For each line below that contains the string "service", copy that line.
Start of Source data
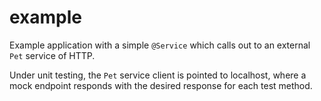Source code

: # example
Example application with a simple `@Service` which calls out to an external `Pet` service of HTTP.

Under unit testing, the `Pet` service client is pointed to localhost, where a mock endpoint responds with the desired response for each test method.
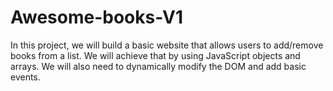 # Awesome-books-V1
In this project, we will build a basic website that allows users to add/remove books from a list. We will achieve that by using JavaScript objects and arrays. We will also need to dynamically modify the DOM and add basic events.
End of Source data
Start of Source data
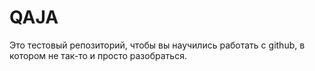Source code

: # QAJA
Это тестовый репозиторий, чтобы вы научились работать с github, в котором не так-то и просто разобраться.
End of Source data
Written solution:
Example application with a simple `@Service` which calls out to an external `Pet` service of HTTP.
Under unit testing, the `Pet` service client is pointed to localhost, where a mock endpoint responds with the desired response for each test method.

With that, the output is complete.